Action item >> What lines in the records below mention "busybox"? List them all.

┌─ Available data

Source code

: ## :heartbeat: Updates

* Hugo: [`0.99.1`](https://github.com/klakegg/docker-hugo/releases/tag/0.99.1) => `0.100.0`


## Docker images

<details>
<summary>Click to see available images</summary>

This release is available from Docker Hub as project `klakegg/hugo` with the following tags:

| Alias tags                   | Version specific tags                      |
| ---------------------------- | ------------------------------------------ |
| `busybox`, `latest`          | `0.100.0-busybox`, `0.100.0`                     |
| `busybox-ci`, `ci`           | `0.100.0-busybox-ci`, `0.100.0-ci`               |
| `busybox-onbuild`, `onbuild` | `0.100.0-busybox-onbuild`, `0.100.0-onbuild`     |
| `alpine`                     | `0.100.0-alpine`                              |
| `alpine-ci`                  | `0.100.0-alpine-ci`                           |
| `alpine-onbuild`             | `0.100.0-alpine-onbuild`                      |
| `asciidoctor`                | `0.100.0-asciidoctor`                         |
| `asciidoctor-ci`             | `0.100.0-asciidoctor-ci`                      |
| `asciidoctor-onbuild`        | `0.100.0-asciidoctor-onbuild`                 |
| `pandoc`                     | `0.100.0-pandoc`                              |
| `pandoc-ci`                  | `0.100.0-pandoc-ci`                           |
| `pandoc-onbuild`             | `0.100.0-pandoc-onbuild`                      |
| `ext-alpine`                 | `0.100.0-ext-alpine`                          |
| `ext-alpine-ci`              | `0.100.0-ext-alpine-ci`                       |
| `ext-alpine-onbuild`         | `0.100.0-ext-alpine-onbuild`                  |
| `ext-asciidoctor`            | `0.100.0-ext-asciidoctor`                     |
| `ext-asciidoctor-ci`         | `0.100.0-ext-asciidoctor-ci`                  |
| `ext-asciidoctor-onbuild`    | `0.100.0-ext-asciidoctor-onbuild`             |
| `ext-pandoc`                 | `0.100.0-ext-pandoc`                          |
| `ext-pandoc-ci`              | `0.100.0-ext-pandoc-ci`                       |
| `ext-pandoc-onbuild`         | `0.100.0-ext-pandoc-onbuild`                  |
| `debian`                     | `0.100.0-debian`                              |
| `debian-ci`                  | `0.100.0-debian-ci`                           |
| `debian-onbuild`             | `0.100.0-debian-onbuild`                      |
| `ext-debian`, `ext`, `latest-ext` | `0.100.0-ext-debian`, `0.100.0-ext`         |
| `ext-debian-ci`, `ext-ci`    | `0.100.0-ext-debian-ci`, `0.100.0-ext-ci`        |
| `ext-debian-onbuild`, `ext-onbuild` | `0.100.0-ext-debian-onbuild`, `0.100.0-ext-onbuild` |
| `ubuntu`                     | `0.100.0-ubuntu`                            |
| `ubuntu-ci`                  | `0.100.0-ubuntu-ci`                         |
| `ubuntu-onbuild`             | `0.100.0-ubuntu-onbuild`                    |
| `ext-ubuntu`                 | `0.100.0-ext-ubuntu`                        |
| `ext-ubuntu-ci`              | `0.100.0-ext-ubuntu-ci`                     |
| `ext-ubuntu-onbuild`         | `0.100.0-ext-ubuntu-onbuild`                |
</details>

└─

Response area >>
| `busybox`, `latest`          | `0.100.0-busybox`, `0.100.0`                     |
| `busybox-ci`, `ci`           | `0.100.0-busybox-ci`, `0.100.0-ci`               |
| `busybox-onbuild`, `onbuild` | `0.100.0-busybox-onbuild`, `0.100.0-onbuild`     |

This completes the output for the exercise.